Memorizing Psalms

I have a little problem with insomnia. It comes and goes. There are times I sleep wonderfully (at my age, now, there is always at least one bathroom trip in the night; I never used to have). There are times I don't sleep very well at all (thankfully, this is rare). Most times, when I have trouble, I have an hour, at least -- sometimes as long as two or more hours -- that I awaken and just cannot get back to sleep. I used to think it was related to work stress, but now that I'm retired, it's perhaps somewhat better. But the occasional insomnia is not gone, so the work stress theory didn't fully account for the reason for my insomnia.

If you have this issue, you know. It can be miserable. Time crawls. You are asking yourself: What can I do to get sleepy enough to fall back to sleep? After a while, I began reading. I read on a Kindle, mostly. So, I don't need to turn on a light and disturb my wife. However, you never know which night will be sleepless, and if you don't have the Kindle ready, charged, and nearby, it will be the night nothing is prepared that you don't sleep. No problem, though, I have a Kindle App on my phone and keep a copy of my library there. But my wife insists (rightly so!) that reading your phone only contributes more to sleeplessness. So this did not help with the problem.

At some point in time, I thought about scripture meditation. I had been compiling lists of verses. I had, as a child, memorized quite a few verses (mostly in VBS). I began to put notes on my phone of verses that I had previously memorized (and needed to work on again), and some others that would be good to memorize. So I sort of began to connect this with the insomnia. I know I'm saying lists on my phone, and I've already said reading on my phone wasn't good. But the idea here was you take a quick look at a portion of the verse, say it to yourself and turn off the phone, and then repeat it and meditate on it. I don't want to make this sound organized. It wasn't. Somewhere in here I chose a translation for memorization (something close enough to the KJV I learned as a kid, but more contemporary and definitely something that reads smoothly -- especially in the poetical works; I settled on the NRSV). I didn't plan all of this, but it evolved. So I had or was working on notes with verses to meditate upon when I was sleepless. At the same time, I also made a list of Psalms I thought would be good to memorize (these were longer, and so I didn't do much with the lists of Psalms).

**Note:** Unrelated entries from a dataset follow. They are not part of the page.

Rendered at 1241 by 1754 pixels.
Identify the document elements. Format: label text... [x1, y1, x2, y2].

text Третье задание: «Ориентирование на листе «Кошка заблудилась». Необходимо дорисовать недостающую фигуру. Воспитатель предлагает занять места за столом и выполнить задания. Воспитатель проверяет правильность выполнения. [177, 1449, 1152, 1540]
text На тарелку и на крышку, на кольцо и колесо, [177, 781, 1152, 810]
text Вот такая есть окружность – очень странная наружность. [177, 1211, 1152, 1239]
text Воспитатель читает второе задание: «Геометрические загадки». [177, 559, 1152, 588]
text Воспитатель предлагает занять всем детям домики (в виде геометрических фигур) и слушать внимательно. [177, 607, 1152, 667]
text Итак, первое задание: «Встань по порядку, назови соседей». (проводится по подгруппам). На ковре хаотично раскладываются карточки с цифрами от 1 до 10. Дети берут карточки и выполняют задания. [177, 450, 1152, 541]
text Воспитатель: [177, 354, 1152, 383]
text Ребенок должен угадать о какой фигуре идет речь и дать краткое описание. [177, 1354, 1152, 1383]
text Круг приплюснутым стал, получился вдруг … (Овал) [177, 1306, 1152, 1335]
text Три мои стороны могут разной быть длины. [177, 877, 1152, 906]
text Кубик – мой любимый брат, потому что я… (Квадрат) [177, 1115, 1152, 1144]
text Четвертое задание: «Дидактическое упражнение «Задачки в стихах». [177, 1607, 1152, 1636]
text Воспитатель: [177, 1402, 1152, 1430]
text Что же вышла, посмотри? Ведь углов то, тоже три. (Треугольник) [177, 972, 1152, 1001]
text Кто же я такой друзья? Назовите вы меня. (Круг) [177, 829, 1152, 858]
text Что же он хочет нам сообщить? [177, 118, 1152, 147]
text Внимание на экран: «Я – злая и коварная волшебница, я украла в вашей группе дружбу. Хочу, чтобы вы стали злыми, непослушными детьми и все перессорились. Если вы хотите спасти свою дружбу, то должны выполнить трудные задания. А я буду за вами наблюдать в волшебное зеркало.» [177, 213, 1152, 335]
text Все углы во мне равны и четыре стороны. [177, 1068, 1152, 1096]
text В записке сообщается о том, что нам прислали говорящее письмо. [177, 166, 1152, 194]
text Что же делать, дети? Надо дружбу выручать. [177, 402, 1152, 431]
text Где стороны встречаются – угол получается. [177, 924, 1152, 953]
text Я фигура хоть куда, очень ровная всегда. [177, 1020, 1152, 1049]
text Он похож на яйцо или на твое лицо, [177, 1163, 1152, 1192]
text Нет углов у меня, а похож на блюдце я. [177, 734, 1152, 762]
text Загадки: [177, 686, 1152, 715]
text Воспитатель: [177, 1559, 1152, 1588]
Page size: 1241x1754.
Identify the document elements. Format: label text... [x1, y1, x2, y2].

I made various feeble attempts to organize these scriptures I wanted to memorize, and I had a little success. Perhaps I should just see it as a slow start. I may not have really memorized a lot of scriptures, but maybe I had something better to do during the sleepless hours. In the middle of this, something happened. A friend of mine began having trouble. He was, after many years, clean, struggling to stay clean from his addiction. We hadn't really been close, though we had a couple of intersecting interests. When I learned of his troubles, I knew he needed a friend. I vowed to be his friend; to be a good friend to him in need. I remember telling my wife, "[His Name] needs a friend." I didn't know how to help. The truth is, as a friend, I felt rather helpless. We were meeting for lunch or coffee, and we would talk and share, etc. I didn't really know what to say; I didn't feel like I was helping him much. I kind of watched my friend spiral into some pretty bad times (he did get much better, but he still struggles).

I won't go further into my friend's story, but it intersects. At one point, I really don't remember why or what prompted me, but I suggested to him that we memorize Psalm 1 together. This was one of the Psalms on my list (most of the ones I thought I could memorize were short, like Psalm 1 [6 verses]). After suggesting this to my friend, I made the connection. I had not connected memorizing Psalms with my insomnia (I was kind of trying to re-learn verses I learned as a kid). But I began to think that I should work on memorizing these Psalms I had put on a list. I began with Psalm 1 since I suggested my friend and I work on it together. That led me to really get serious about making a list of Psalms to know. And by Psalms to know -- I mean know by heart.

I began to really work on Psalm 1 when I had sleeplessness. I would say it -- a section at a time. I would pull out my phone to look at it if I got stuck. I did this until I knew it by heart. And thus began my journey to memorize Psalms. I don't want to say it has made me spiritually deeper, and I don't know if I sleep better (but I have something definite to do when I am sleepless). And perhaps, God uses this memorization/meditation to tenderize my cold, uncaring heart. And just maybe I am sleeping a little better.

Here are the Psalms I currently KNOW (and I know them with confidence; if someone asked, I could recite them pretty well. They are currently 14 in number: 1, 2, 8, 23, 46, 98, 100, 103, 117, 121, 122, 126, 130, 146 (and I review them regularly -- sometimes when not sleeping). I can say I have a newfound appreciation for the Psalms as MEDITATION LITERATURE.

Post Script:
I took a little detour. I wanted to memorize the 4 Servant Songs of Isaiah -- 42:1-4, 49:1-6, 50:4-11, and 52:13-53:12, after attending a little seminar on this part of Isaiah. I am in a little plateau. I did memorize the first two Servant Songs, and am working now on the third song (and this one is proving time consuming for some reason). When I have finished with these, I am working on expanding my list of Psalms to memorize.